Almost half of young people in the UK now go to university, and it’s a time that should bring the chance not only to learn but also to build life-long friendships, enjoy new experiences, and develop more independence. But according to our new study, based on a survey of more than 12,000 students.
Mental health challenges are playing an increasing role in the student experience.
The pandemic has played a significant role in students’ mental wellbeing (we conducted our study during 2020). However, this trend preceded Covid-19—and it is not likely to recede as the pandemic comes under control. In fact, even in a year when Covid-19 was never out of the news, students were more likely to be worrying about not doing well enough (73% frequently worried about this), exam and course deadlines (68%) and the pressure of studying for long hours (65%) than about theirs or others’ health (47%). Burnout was the third most common mental health condition that students reported.

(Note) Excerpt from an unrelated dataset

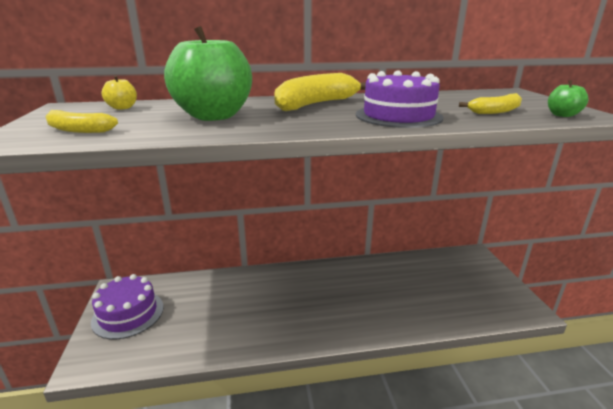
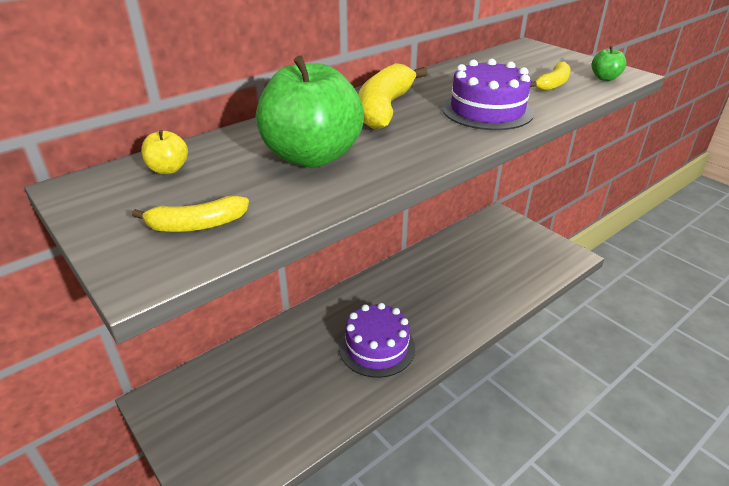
camera: 30 degrees left, 10 degrees up
(128, 314) = (204, 421): purple cake -> purple cake (377, 347)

Universities are well aware of the need to provide mental health support, and virtually all of them do. In fact, during the pandemic, many expanded the range and reach of their offerings. A consortium of organisations, funded by the Office for Students (the independent regulator of higher education in England), also piloted the University Mental Health Charter Award, a voluntary accreditation programme designed to help universities improve their student mental health supports. By and large, we also found that most students are aware, at least generically, that certain supports exist. Yet, as our survey participants revealed:
- awareness of services doesn’t necessarily lead to a student knowing how to access what they need (or doing so);
- the services most commonly used are not necessarily the most effective ones; and
- half of the students in our survey said they did not feel that their mental health was well supported overall at university.